======== Supplied records ========

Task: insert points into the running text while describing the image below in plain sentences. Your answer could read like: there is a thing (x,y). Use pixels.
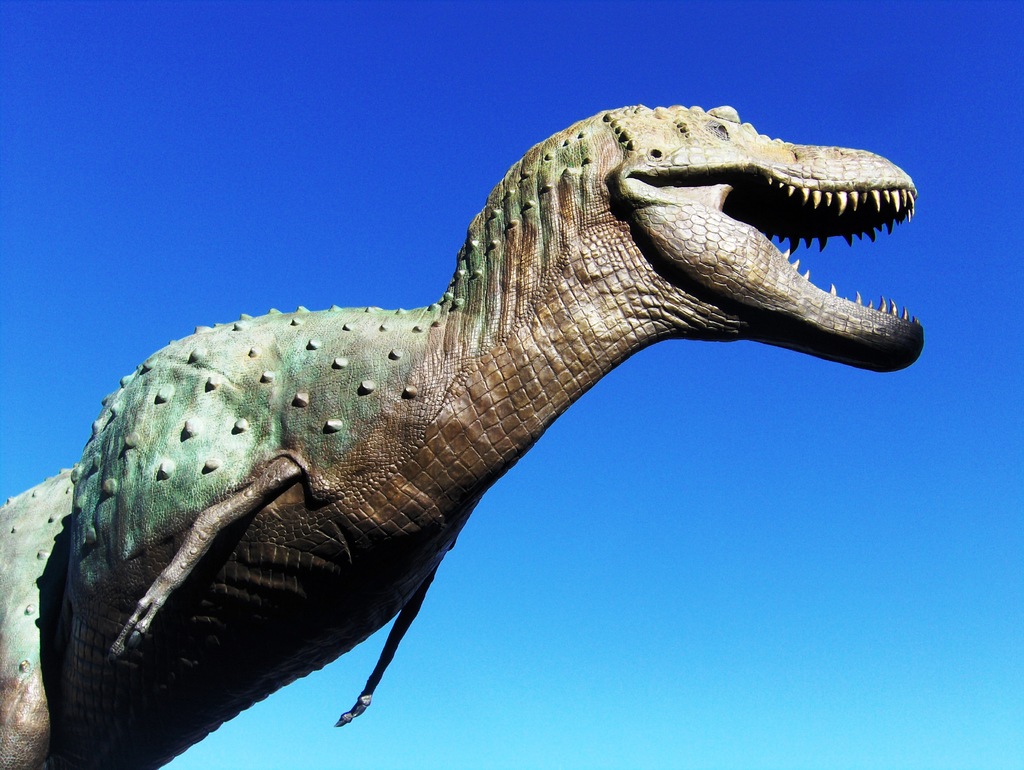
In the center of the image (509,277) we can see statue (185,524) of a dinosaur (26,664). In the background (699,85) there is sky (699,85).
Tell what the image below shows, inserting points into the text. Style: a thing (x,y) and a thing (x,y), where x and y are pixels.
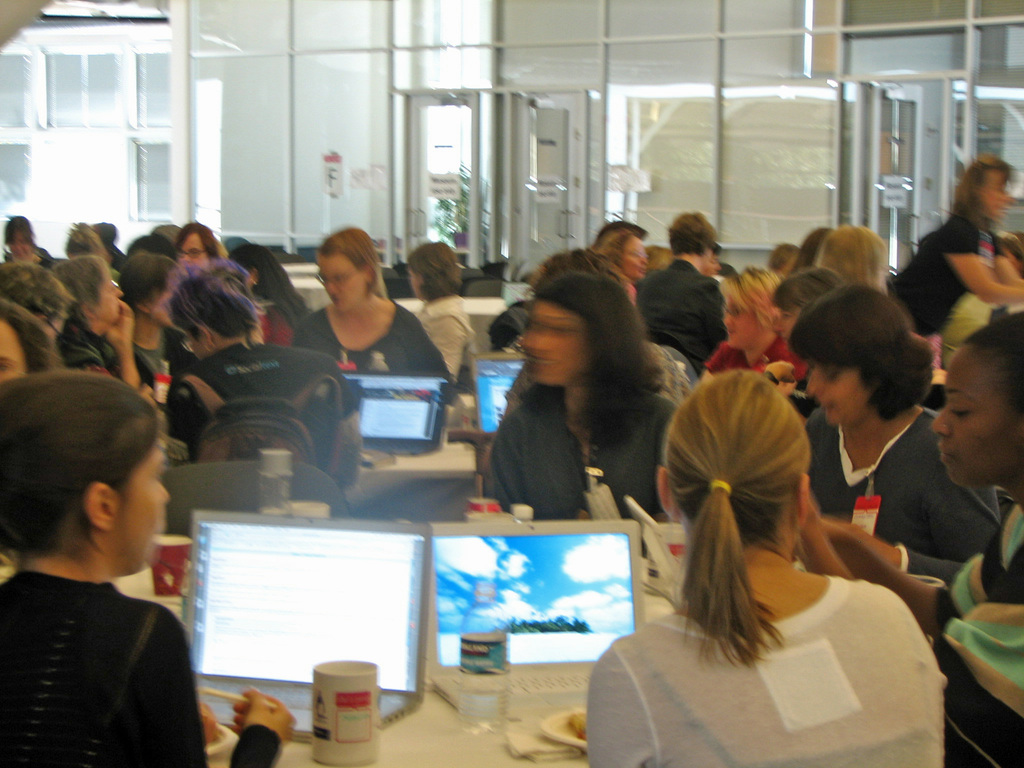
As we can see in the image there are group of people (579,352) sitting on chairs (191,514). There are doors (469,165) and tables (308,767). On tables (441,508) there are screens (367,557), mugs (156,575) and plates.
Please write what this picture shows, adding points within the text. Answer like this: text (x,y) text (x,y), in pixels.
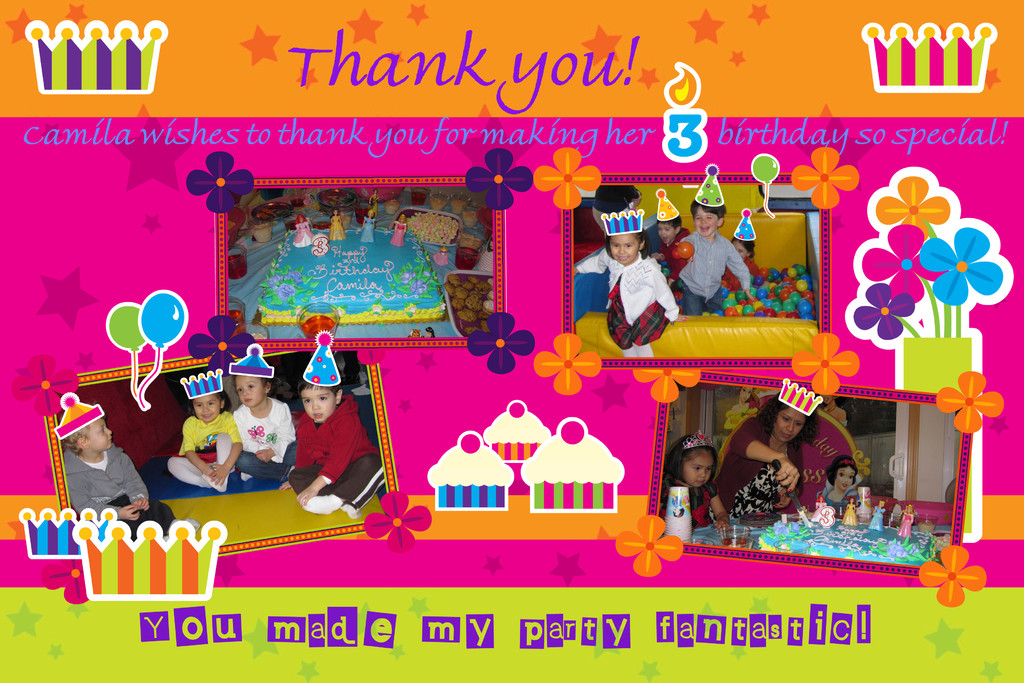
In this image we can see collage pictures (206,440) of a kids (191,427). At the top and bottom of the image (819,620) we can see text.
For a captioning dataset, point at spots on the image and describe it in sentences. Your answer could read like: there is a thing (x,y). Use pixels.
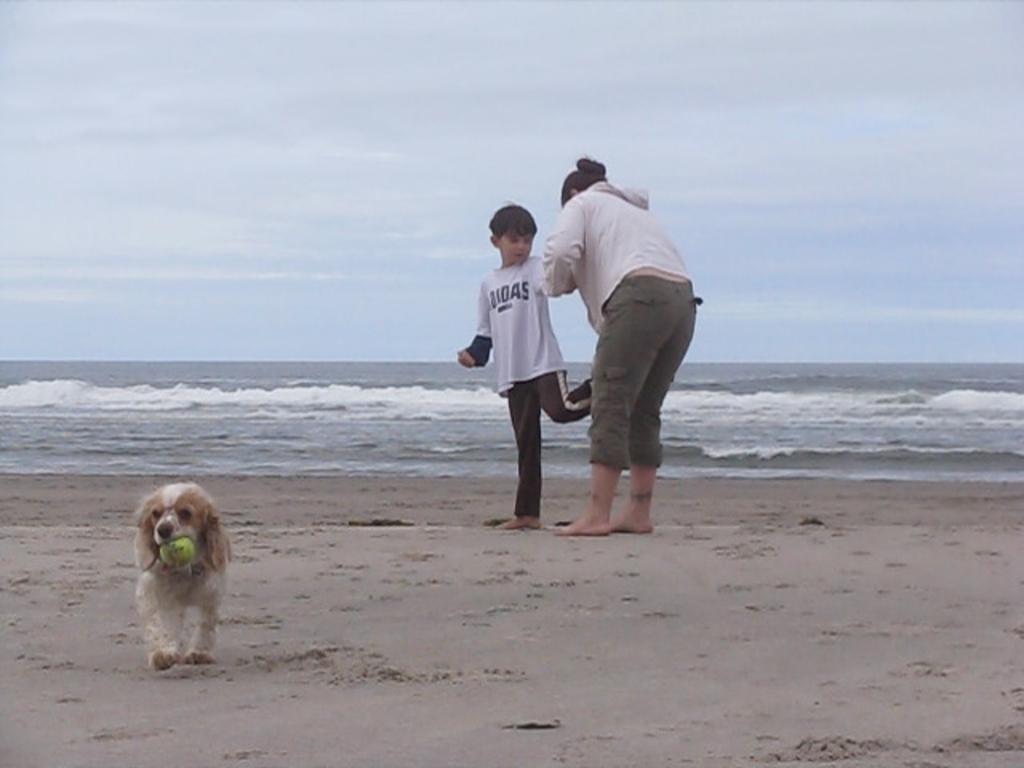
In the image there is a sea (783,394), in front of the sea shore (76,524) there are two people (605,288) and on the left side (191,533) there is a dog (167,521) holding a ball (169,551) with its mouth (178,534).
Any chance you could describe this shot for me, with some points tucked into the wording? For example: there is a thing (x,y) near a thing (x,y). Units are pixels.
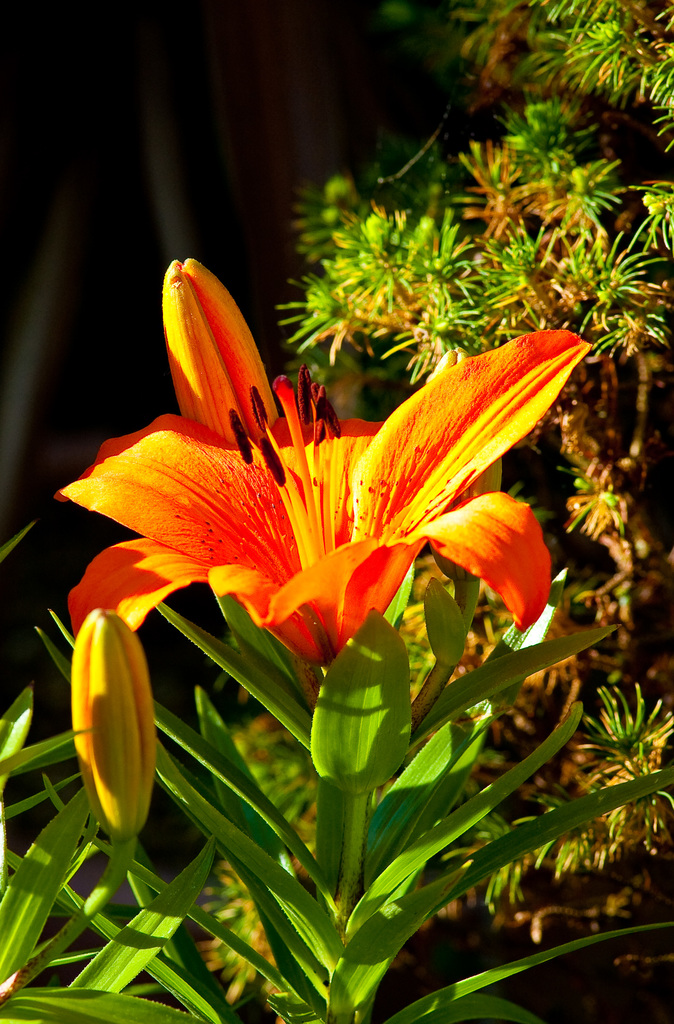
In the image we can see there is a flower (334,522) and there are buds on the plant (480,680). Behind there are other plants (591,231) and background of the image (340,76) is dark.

========

§ **Task goal**
Copy out exactly the lines that run from the line containing "Any chance you" through the last line of the material, and nothing more; omit the pictures.

§ **Solution to this problem**
Any chance you could describe this shot for me, with some points tucked into the wording? For example: there is a thing (x,y) near a thing (x,y). Units are pixels.
In the image we can see there is a flower (334,522) and there are buds on the plant (480,680). Behind there are other plants (591,231) and background of the image (340,76) is dark.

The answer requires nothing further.